PROBLEM DETAILS – Return all lines of the records that contain the word "marzo".
Top of DATA SHOWN
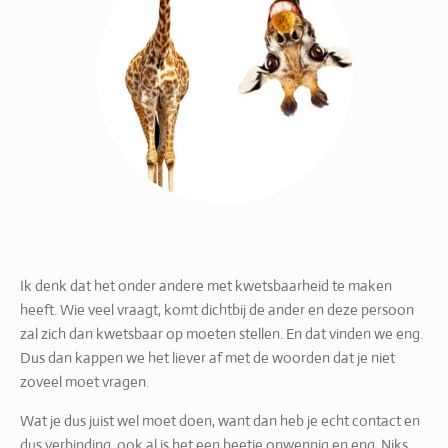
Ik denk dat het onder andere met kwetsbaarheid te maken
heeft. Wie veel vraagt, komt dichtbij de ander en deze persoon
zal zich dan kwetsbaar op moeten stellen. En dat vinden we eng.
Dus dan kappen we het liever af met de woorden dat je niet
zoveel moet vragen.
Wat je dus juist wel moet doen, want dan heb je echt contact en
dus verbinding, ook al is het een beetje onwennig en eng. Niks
Bottom of DATA SHOWN
Top of DATA SHOWN
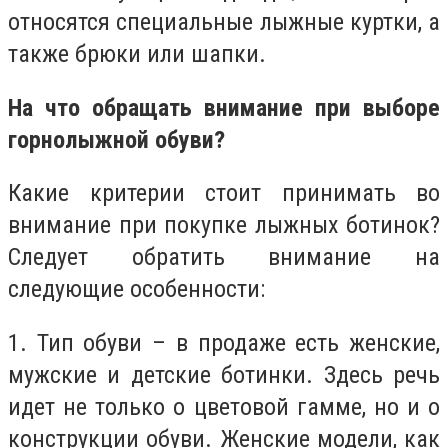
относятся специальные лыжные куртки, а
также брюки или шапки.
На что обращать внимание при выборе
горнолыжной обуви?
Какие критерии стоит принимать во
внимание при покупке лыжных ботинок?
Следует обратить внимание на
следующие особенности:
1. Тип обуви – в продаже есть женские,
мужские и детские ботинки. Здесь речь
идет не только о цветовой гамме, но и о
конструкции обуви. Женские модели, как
Bottom of DATA SHOWN
Top of DATA SHOWN
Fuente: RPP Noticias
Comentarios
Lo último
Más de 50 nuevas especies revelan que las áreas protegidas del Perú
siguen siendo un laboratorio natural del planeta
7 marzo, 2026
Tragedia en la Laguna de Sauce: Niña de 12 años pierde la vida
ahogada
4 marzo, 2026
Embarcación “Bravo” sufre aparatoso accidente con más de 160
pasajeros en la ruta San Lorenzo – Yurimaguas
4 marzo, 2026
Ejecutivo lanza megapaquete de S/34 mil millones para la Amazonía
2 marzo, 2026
Bottom of DATA SHOWN
EXERCISE RESULT –
7 marzo, 2026
4 marzo, 2026
4 marzo, 2026
2 marzo, 2026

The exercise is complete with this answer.